SAN ANTONIO – When Chance Darby received the helmet that saved his life in Afghanistan, he said it successfully stopped an enemy rifle bullet but left him with two big headaches.
One headache lasted a few days after the impact from a high-velocity round. The other lasted several weeks as he tried to keep the news of the incident from his mother, Lynlee Darby, and his then-fiancée and now wife, Cheryl.
Chance proposed to Cheryl shortly before deploying to Afghanistan with the 82nd Airborne Division. On May 31, 2012, Taliban ambushed his platoon while it was dismantling an improvised explosive device. Chance and his fellow Soldiers were only a month or two before the end of their Afghanistan tour. He described what happened.
“My gunner and I began laying down fire when I got hit,” Chance said. “My squad sergeant, who had been directing our fire, also got hit in the head and went down.” Chance, an Army specialist at the time, shook off the hard blow and continued fighting. The round knocked his squad sergeant unconscious for 10 to 15 seconds. He then revived and rejoined the battle, which lasted for 90 minutes before the enemy withdrew. Chance did not want to tell his family about the incident even though, thanks to the Advanced Combat Helmet, both he and his squad sergeant survived essentially unharmed.
“I just didn’t want them to worry,” said Chance, who finished his enlistment and now works in the oil industry.
His fiancée recalled talking with Chance after the incident.
“I could tell something sounded different when he called me and said the guys went out on patrol without him,” said Cheryl, who recently graduated from Texas A&M University. “I finally pried it out of him because he got tired of me asking him.”
His mother Lynlee was the last to know her son had taken a bullet to the head.
“I only found out because the mother of one of his buddies over there called to tell me how glad she was for me, and how angels were looking out after Chance,” Lynlee said. “I wondered what she was talking about, so I kept her talking until I got the whole story. Then I emailed him and said, “Call me. NOW!”
Chance, Cheryl, Lynlee, a sister and brother-in-law, and a collection of nieces and a nephew traveled to San Antonio for the short ceremony. Program Executive Office Soldier’s command sergeant major presented Chance with his helmet.

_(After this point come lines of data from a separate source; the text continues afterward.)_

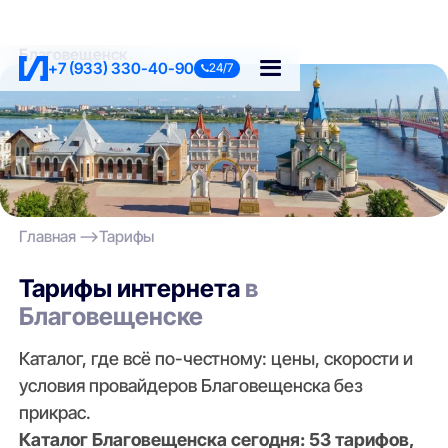
Благовещенск
+7 (933) 330-40-90
24/7
Главная
Тарифы
Тарифы интернета
в
Благовещенске
Каталог, где всё по-честному: цены, скорости и
условия провайдеров Благовещенска без
прикрас.
Каталог Благовещенска сегодня: 53 тарифов,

“Let me present a real American hero,” Command Sergeant Major Doug Maddi said as he presented Chance with the helmet mounted on wooden display stand. Maddi is the senior non-commissioned officer of PEO Soldier, the Army organization responsible for development and initial fielding of all the equipment worn or used by individual Soldiers. This includes helmets, body armor, uniforms, small arms, and night vision goggles.

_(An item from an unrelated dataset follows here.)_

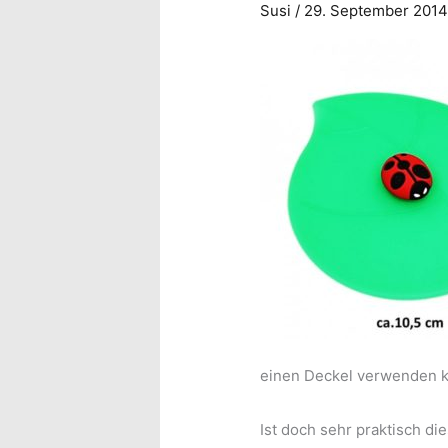
Susi
/
29. September 201
einen Deckel verwenden k
Ist doch sehr praktisch d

Chance said his protective equipment made a believer out of him.
“Everybody used to say they hated wearing their helmets,” he recalled with a smile, “But I love mine now. I would wear it anywhere.”
Cheryl is also appreciative of the helmet.
“I love the Army equipment and how it protected Chance,” Cheryl said. “I had seen pictures of his helmet, but it is different when you see it in person. When you see how close the bullet shot was, it takes my breath away.”
The couple, who married one year after the incident, said they hope to build a house. “This helmet is going to sit right there on the mantle,” Chance said as he held it in his hands.
“You know, when my first sergeant told me I was going to get the helmet back, I figured it would just arrive in a box,” Chance said. “I had no idea that PEO Soldier and the Army would hold this ceremony or that they would put it on this display. That’s awesome, and I am very thankful for it.”